> COLLECTED MATERIAL:
-------------------------

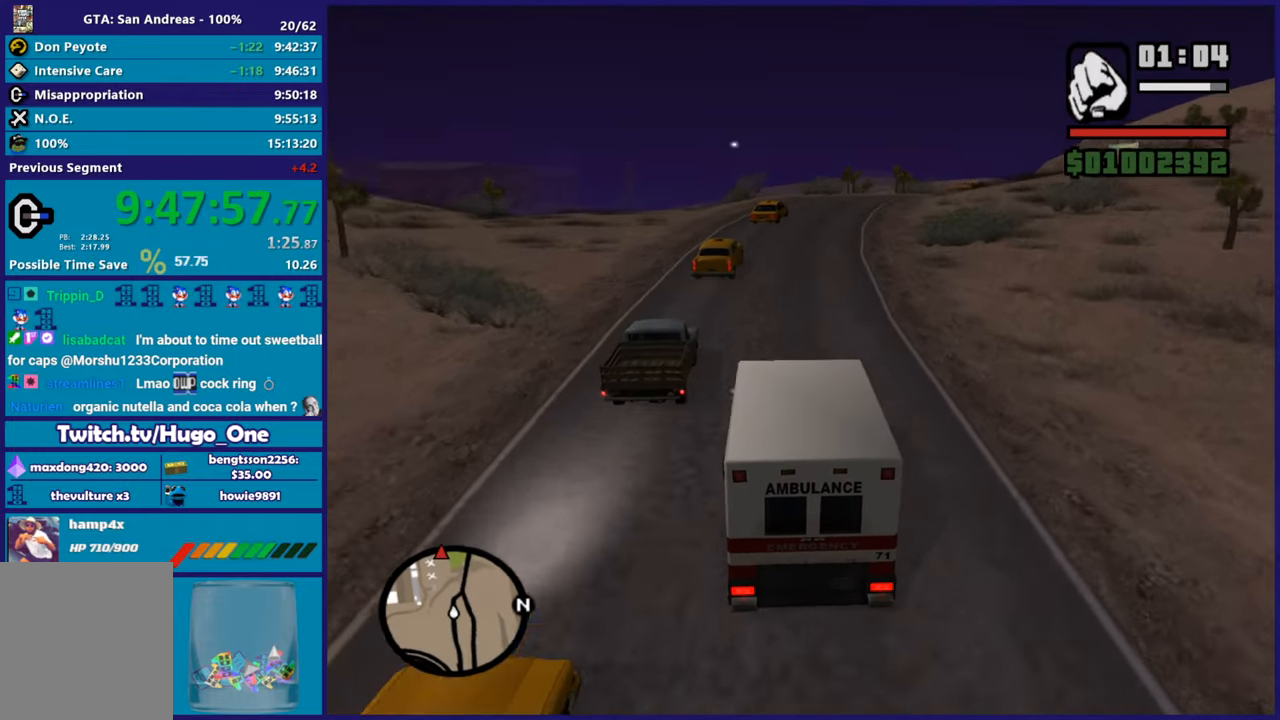
{"buttons": ["R2"], "left_stick": "center", "right_stick": "down", "button_events": []}
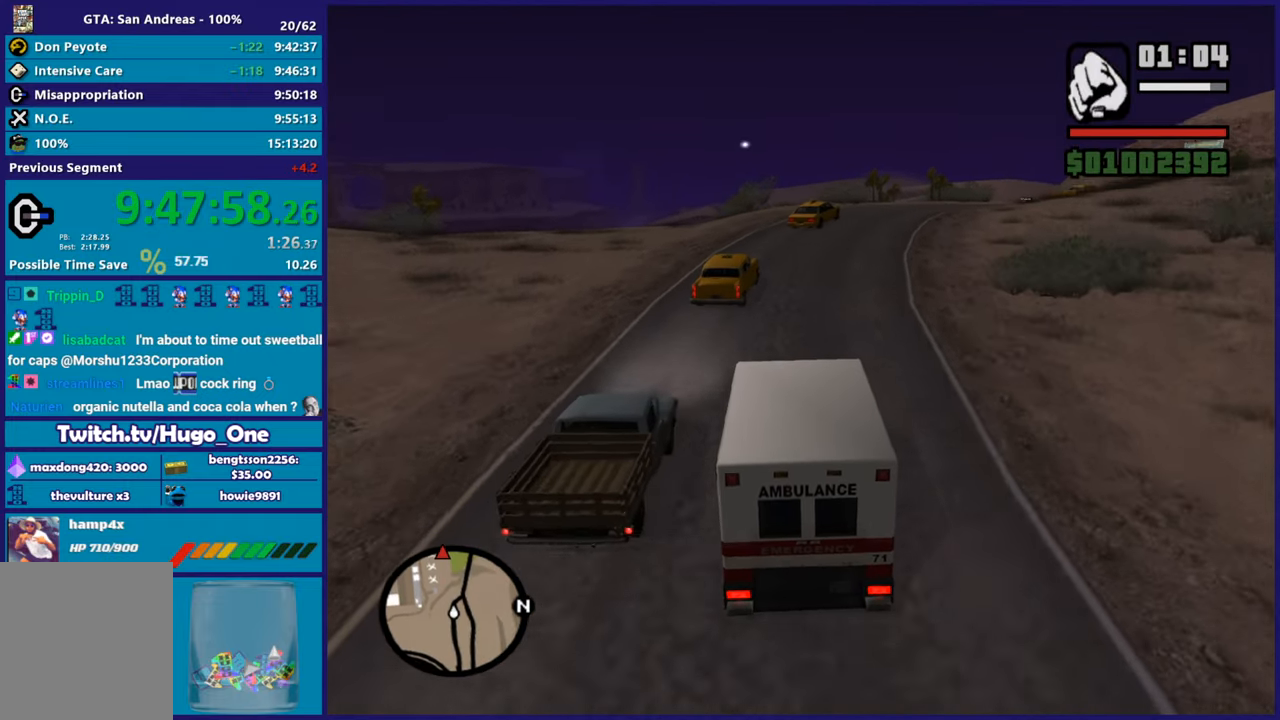
{"buttons": ["R2"], "left_stick": "right", "right_stick": "down", "button_events": []}
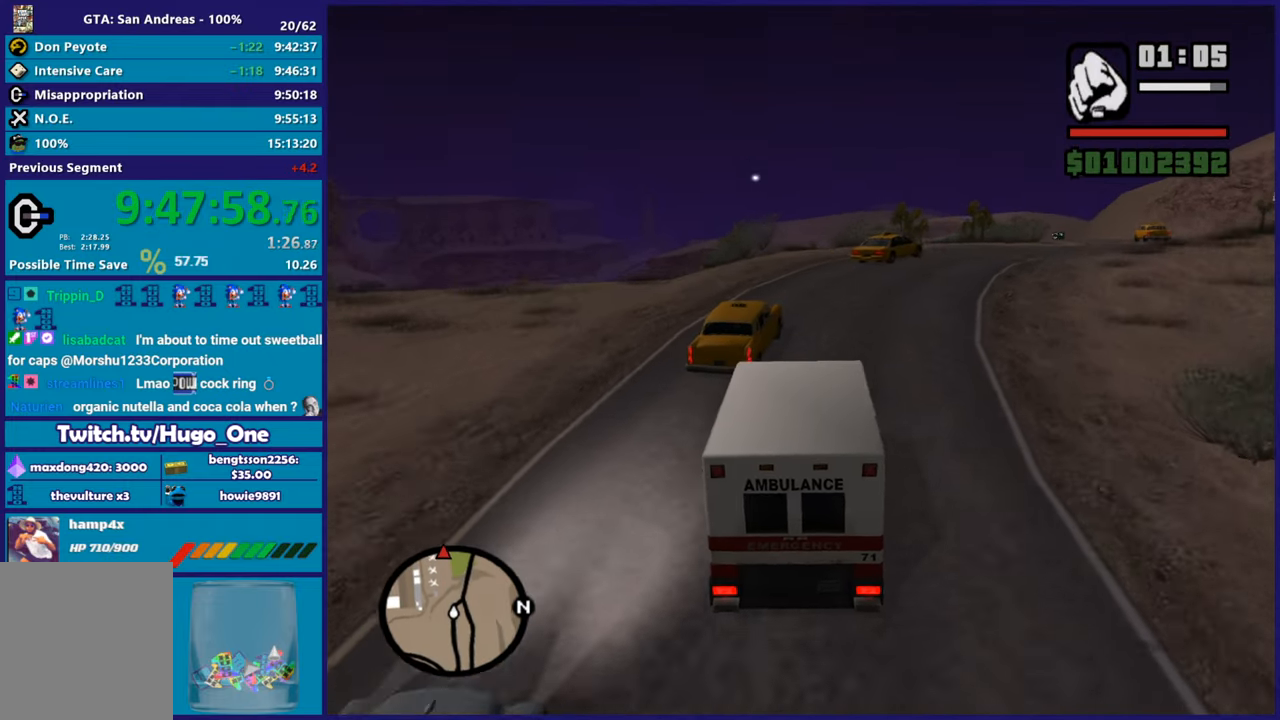
{"buttons": ["R2"], "left_stick": "right", "right_stick": "down-right", "button_events": []}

-------------------------

Omit the pictures and reproduce the remaining material above exactly.

> RESULT:
{"buttons": ["R2"], "left_stick": "center", "right_stick": "down", "button_events": []}
{"buttons": ["R2"], "left_stick": "right", "right_stick": "down", "button_events": []}
{"buttons": ["R2"], "left_stick": "right", "right_stick": "down-right", "button_events": []}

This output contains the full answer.